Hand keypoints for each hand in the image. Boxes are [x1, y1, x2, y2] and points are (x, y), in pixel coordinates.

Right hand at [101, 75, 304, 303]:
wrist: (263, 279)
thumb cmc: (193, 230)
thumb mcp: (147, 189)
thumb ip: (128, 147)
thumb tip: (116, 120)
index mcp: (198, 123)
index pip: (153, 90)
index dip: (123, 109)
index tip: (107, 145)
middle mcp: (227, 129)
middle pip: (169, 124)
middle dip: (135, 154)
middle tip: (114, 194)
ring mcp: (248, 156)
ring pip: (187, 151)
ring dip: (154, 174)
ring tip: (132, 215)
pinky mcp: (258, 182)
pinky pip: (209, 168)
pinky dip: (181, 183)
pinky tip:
* * * *
### Task prompt:
All lines above should be output verbatim.

### Exercise solution:
Hand keypoints for each hand in the image. Boxes are [x1, y1, x2, y2] and points are (x, y), in pixel coordinates.

Right hand at [101, 75, 304, 303]:
wrist: (263, 279)
thumb cmc: (193, 230)
thumb mcp: (147, 189)
thumb ip: (128, 147)
thumb tip: (116, 120)
index mcp: (198, 123)
index pip: (153, 90)
index dip: (123, 109)
index tip: (107, 145)
middle mcp: (227, 129)
middle pip: (169, 124)
middle dip: (135, 154)
middle tip: (114, 194)
ring mcp: (248, 156)
ring pip: (187, 151)
ring dip: (154, 174)
ring tip: (132, 215)
pinky mcp: (258, 182)
pinky pip: (209, 168)
pinky dip: (181, 183)
pinky tip:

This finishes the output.